Thrain bebió. Bajó la petaca. Me miró con los pequeños ojos oscuros de alguien que ya ha llegado a una conclusión y se limita a seleccionar las palabras, aunque en el caso de Thrain el proceso de selección tiene menos que ver con la precisión que con determinar cuál de las dos o tres palabras disponibles le supondrá menos esfuerzo.

-Peor que el barril, dijo.

Abrí la boca. La cerré. Abrí mi cuaderno.

-¿Podrías explicar mejor la comparación? El incidente del barril del capítulo 14 causó once bajas y la destrucción de un granero. La situación actual implica a cuarenta y dos partes hostiles en múltiples jurisdicciones. Sólo el diferencial de escala..

Bebió otro trago y se levantó.

-El barril era sólo mío.

Caminó hacia el norte. No me esperó. Nunca me ha esperado.

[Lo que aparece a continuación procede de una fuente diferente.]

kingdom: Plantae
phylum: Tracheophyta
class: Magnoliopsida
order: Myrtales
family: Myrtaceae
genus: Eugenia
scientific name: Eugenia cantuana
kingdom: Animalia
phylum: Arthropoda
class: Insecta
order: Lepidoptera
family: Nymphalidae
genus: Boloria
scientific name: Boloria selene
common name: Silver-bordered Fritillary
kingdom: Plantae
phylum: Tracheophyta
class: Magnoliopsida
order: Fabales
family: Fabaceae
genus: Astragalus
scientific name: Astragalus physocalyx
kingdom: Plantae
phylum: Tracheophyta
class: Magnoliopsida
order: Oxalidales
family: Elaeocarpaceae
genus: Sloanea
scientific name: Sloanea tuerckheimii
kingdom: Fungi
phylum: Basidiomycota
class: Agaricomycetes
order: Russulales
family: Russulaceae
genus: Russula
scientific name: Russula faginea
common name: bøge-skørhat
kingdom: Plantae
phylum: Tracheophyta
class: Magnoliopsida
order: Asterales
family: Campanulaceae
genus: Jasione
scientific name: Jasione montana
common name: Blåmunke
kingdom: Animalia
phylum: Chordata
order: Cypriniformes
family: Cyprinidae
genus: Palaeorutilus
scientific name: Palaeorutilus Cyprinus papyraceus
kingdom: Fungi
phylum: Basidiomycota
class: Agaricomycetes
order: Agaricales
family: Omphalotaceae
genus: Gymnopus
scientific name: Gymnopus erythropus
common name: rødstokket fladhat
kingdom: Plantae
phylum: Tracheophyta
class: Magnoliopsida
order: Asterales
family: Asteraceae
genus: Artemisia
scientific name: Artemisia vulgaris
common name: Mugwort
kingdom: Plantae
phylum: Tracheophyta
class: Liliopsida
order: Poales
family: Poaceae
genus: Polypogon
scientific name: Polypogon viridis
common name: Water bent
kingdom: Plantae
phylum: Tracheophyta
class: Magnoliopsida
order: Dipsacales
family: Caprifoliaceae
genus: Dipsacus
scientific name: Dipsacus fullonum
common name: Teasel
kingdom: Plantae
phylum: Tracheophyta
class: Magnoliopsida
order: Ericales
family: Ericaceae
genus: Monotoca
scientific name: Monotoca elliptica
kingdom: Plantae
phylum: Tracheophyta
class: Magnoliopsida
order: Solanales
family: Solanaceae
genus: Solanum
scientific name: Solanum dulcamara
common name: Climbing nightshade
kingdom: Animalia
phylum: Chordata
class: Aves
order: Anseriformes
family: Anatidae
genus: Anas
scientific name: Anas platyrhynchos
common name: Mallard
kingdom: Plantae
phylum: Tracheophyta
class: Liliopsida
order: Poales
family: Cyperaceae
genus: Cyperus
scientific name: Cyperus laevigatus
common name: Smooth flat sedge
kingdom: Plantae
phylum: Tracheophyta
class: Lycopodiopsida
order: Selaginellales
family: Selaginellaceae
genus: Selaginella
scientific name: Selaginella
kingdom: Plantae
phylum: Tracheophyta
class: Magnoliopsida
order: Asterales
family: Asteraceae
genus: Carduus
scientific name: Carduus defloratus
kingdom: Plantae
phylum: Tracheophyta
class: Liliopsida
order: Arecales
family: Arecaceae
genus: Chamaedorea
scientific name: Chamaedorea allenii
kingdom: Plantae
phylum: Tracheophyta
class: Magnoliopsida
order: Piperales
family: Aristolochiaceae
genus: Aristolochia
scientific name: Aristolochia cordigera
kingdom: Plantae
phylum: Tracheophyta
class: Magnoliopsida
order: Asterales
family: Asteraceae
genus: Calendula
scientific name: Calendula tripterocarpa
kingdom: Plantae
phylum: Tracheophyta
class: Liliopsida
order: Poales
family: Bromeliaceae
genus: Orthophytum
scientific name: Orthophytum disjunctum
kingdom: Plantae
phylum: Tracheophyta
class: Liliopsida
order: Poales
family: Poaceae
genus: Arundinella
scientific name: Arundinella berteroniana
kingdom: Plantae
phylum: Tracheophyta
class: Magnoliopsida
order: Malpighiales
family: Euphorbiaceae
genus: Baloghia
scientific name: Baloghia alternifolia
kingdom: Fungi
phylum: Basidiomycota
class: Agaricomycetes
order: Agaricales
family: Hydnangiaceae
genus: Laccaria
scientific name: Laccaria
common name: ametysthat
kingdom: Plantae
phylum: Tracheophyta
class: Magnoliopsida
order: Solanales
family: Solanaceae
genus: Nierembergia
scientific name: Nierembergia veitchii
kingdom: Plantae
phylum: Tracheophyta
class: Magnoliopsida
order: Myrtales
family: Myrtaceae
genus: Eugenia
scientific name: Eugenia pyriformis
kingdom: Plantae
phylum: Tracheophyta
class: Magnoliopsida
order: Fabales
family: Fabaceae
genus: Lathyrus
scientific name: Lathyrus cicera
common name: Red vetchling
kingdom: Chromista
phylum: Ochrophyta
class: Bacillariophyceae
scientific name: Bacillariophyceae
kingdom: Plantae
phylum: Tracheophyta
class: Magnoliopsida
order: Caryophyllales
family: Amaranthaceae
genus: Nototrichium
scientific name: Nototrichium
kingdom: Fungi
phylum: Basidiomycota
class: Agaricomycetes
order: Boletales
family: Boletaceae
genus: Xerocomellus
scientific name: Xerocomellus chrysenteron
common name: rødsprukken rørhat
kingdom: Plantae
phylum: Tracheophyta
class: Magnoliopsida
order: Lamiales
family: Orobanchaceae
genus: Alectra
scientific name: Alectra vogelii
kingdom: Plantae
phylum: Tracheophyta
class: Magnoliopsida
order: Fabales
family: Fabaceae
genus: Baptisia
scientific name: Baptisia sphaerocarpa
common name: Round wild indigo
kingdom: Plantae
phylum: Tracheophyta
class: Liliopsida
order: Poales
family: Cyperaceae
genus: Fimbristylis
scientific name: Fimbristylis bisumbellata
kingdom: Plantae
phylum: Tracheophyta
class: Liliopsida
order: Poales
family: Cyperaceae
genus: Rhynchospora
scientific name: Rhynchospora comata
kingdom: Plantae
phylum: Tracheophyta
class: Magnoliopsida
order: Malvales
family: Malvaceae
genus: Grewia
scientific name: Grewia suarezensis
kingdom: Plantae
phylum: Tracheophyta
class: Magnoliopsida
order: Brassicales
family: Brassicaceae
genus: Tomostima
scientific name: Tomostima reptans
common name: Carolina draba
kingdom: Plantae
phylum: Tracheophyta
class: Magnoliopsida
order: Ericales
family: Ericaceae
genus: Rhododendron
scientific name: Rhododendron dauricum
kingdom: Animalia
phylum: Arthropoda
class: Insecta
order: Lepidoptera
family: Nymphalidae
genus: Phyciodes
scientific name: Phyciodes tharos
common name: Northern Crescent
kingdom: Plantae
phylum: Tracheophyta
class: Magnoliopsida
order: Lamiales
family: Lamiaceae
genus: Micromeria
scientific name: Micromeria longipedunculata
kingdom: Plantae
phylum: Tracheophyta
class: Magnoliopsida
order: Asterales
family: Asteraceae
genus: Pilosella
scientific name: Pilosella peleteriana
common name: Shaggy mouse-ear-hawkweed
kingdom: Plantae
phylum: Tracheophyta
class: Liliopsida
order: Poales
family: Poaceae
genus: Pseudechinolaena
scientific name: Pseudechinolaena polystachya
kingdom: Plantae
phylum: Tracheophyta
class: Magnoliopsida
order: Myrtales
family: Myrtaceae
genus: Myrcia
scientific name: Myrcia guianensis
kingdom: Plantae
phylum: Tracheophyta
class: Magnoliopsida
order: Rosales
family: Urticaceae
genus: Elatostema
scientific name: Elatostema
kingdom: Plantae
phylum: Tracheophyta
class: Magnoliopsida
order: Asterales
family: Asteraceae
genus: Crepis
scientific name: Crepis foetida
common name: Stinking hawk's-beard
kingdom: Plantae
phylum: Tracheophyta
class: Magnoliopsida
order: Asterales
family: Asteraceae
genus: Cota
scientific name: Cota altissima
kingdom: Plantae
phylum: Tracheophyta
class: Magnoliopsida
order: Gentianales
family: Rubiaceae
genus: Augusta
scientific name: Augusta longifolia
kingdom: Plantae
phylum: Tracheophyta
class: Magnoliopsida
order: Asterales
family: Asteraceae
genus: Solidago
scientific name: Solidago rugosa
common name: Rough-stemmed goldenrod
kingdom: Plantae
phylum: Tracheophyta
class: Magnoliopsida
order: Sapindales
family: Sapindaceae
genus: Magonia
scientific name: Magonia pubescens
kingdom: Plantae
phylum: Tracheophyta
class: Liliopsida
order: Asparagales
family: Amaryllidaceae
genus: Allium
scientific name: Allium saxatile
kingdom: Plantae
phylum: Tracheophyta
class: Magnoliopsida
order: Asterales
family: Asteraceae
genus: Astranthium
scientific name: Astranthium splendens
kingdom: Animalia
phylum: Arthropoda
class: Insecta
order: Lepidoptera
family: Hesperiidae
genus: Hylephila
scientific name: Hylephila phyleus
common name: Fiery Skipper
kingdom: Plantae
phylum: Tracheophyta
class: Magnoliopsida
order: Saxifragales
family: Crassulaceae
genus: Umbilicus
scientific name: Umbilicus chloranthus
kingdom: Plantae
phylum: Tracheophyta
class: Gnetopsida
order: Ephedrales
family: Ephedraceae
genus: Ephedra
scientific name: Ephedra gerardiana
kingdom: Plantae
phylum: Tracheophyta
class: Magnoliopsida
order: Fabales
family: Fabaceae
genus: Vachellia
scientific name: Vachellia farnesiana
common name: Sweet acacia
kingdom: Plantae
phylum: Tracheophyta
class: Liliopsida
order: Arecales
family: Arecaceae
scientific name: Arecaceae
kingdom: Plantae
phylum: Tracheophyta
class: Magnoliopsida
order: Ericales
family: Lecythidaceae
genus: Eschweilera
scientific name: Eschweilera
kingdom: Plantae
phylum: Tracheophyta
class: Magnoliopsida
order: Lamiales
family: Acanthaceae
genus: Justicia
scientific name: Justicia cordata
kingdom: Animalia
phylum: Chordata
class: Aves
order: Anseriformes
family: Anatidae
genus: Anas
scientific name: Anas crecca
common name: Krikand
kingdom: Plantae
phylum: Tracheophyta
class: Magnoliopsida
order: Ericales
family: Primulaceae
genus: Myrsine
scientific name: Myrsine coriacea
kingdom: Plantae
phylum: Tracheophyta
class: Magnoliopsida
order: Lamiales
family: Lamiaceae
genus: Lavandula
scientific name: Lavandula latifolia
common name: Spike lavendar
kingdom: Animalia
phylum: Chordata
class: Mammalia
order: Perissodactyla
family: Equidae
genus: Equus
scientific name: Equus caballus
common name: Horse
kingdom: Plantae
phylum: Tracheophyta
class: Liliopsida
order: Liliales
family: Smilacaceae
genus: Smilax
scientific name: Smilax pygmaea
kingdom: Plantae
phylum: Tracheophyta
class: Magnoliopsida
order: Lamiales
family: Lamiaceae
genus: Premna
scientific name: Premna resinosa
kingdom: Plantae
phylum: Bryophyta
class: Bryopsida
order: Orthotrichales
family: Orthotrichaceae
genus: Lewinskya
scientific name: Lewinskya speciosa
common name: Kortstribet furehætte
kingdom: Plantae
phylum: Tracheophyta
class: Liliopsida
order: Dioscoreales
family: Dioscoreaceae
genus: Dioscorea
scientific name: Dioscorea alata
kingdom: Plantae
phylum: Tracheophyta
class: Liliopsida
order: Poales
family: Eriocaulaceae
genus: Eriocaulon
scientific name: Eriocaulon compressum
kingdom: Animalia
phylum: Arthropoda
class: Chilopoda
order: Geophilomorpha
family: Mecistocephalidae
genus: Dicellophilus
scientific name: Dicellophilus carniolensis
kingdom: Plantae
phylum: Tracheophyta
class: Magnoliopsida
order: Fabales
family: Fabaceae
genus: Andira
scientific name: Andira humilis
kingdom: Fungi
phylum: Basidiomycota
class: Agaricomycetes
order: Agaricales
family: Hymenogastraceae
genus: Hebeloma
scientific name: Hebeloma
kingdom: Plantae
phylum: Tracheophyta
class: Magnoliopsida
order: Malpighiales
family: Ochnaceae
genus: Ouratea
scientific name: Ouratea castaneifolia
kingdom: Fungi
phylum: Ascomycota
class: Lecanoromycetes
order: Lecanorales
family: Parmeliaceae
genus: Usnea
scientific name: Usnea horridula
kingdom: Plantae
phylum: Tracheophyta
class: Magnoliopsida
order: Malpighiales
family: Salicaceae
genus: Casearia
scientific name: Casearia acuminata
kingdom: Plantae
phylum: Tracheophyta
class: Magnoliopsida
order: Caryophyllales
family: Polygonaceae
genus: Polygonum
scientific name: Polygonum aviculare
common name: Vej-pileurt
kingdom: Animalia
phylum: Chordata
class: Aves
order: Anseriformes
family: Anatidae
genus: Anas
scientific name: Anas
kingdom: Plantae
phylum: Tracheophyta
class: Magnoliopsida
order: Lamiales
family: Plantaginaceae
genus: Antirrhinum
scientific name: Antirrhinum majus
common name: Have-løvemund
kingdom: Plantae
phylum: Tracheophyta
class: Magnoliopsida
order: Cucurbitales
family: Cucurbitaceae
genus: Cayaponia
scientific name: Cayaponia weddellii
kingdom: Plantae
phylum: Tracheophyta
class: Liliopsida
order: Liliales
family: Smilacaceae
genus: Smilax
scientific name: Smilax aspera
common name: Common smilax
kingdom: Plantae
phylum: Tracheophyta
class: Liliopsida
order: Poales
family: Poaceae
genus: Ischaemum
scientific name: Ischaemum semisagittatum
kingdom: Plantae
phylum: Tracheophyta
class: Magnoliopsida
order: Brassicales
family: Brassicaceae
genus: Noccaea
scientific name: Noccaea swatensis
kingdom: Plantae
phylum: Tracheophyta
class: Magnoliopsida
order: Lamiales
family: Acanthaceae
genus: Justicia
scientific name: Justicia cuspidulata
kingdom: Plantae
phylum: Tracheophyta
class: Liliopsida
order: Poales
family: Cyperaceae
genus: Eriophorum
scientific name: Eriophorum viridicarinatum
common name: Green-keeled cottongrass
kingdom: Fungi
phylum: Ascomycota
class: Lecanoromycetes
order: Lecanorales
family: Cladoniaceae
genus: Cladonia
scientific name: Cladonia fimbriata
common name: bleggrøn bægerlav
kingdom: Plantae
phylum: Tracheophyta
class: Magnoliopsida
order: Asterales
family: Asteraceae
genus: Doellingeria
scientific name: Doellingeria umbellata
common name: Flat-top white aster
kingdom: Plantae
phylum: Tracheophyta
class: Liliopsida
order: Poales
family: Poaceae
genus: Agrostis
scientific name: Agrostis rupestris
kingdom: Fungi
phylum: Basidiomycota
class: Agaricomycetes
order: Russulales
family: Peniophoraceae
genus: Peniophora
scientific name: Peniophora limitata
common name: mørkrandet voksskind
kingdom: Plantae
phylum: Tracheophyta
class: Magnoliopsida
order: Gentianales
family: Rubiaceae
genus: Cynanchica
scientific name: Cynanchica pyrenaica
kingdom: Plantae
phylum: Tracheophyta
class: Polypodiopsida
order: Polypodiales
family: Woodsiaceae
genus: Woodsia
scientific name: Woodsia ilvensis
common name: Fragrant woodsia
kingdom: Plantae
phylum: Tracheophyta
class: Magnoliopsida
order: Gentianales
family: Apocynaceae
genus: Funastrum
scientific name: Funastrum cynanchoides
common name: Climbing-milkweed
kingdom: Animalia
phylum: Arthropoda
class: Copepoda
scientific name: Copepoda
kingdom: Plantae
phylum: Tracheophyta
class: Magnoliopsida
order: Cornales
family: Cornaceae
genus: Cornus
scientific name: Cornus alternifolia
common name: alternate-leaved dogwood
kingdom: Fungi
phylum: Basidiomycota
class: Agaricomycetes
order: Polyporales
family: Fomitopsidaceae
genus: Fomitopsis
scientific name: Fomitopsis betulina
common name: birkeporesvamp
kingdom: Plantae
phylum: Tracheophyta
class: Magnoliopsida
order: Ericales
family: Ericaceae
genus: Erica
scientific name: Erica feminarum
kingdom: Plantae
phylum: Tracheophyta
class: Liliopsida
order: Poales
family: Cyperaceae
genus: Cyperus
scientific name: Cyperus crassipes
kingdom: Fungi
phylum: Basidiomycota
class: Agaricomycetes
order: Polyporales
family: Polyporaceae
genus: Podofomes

Me senté en la roca durante cuatro minutos más. Anoté la hora. Observé la temperatura. Observé el sigilo de seguimiento recién tallado en el marco de la puerta de la estación, que no estaba allí cuando llegué.

Nota de campo, Volumen 24, Entrada 749: La evaluación de Thrain, aunque reductora, identifica una variable que yo no había ponderado adecuadamente: la consecuencia institucional distribuida frente a la consecuencia física localizada. El cañón destruyó una estructura y mató a once personas en un solo lugar. El correctivo ha activado respuestas hostiles en un ámbito geográfico e institucional que no pueden contenerse marchándose. No hay ningún lugar al que marcharse. Adición metodológica: el archivo seguía siendo procesalmente correcto. Esta observación es cada vez menos reconfortante. Observo que cada vez es menos reconfortante. No editorializo sobre esto. Lo hago constar.


Registro oficial, Capítulo 33: bajas directamente atribuibles, tres (Archivero becarios superiores Stahl, Oss, Delaine). Bajas indirectamente atribuibles, desconocidas, estimadas entre doce y treinta dependiendo de las cifras de respuesta de Thornwall. Partes institucionales ahora activamente hostiles, cuarenta y dos confirmadas, sospechas adicionales. Jurisdicciones que clasifican el libro de Voss como publicación sediciosa, tres. Directivas de ejecución emitidas contra el cronista, una. Errores de procedimiento en la presentación, cero. He revisado los formularios. Los formularios eran correctos. El sello era correcto. El secretario siguió el procedimiento. Yo seguí el procedimiento. Cuarenta y dos partes no están de acuerdo con el procedimiento. El procedimiento no requiere su acuerdo. Thrain lo consideró peor que el barril. Aún no he determinado una escala de medida adecuada para esta comparación. Seguiré trabajando en ello. Seguiré trabajando en todo. La alternativa es parar, y para parar hay que morir, y para morir hay que ser atrapado, y para ser atrapado hay que quedarse quieto, y yo no me he quedado quieto desde el día veintidós. Caminé a paso ligero. Tomé notas.